Tim seeks clarification:

So McLaren insists we are to seek justice. Or as N.T.Wright would say, ” putting the world back to rights.” Furthermore, emergent types will go to passsages like Mat[t]hew 25:31-46 and say, “Look there, Jesus says “For I was hungry and you gave me something to eat, I was thirsty and you gave me something to drink, I was a stranger and you invited me in, I needed clothes and you clothed me, I was sick and you looked after me, I was in prison and you came to visit me.’” So they will say helping the poor, the powerless, the widows, the hungry, the sick, the imprisoned is a major part of spreading the KOG. Another words as the “grassroots pastor” mentioned, “serving our brains out” is the way the KOG spreads. How would you respond to these issues I raised above? Thanks.

Dr Clark responds:

I wouldn’t trust Brian McLaren to help me understand anything let alone God’s Word … The truth is that the whole over-realized eschatology proposed by BM is no more than modern day revival of the Anabaptist eschatology ['end times' study].

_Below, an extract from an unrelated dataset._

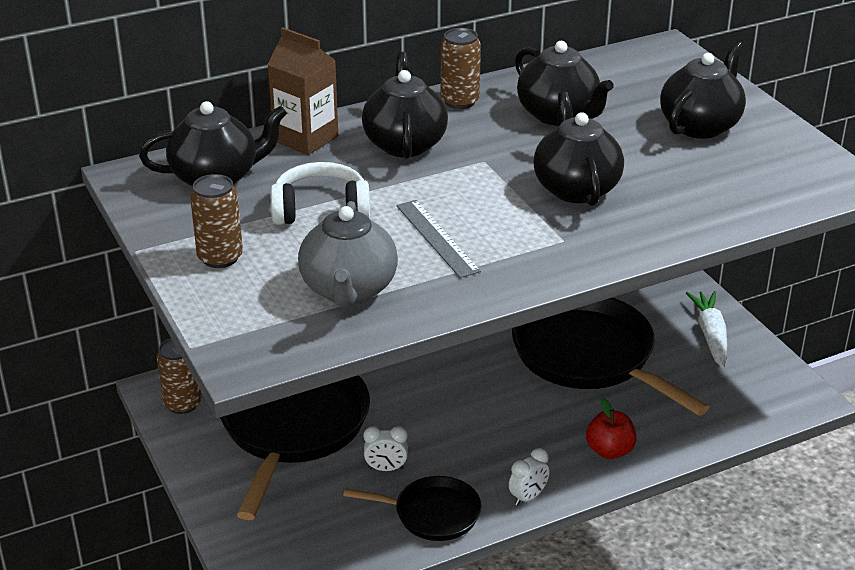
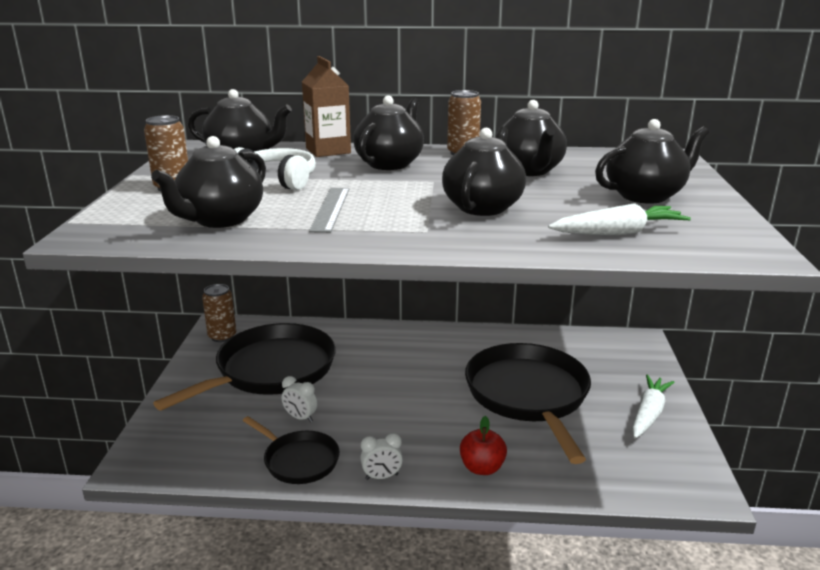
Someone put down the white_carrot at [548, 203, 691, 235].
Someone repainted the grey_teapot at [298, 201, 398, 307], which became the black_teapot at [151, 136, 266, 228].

Show me one concrete, unequivocal, passage where were are called to transform society. I didn’t ask for a deduction or an inference. It can’t be done because it doesn’t exist. The NT never once called Christians to transform anything. They are called to be transformed. The church as such is called to be transformed and Christians are called to fulfill their vocations in the world before God under his Lordship.

And this is but one of the exchanges and blog posts from Dr Clark — as well as his colleagues at Westminster Seminary California and Westminster Theological Seminary in Philadelphia — which got me interested in Calvinism.

Now, there are derivatives of John Knox (Calvin asked him to dial down the rhetoric and persecution) as well as Cromwell, not to mention today’s American Evangelicals in strange attire who are well meaning but are largely agenda-driven. They are derivatives of Christianity to such an extent that they are unbiblical.

And this is where we find ourselves today.

We Christians must choose our battles wisely.

This is what makes many wary of so-called ‘prophets’ and ‘believers’ of the past few decades who dishonour Christ and His redemptive power with their efforts to transform society through legalism, whether Left or Right.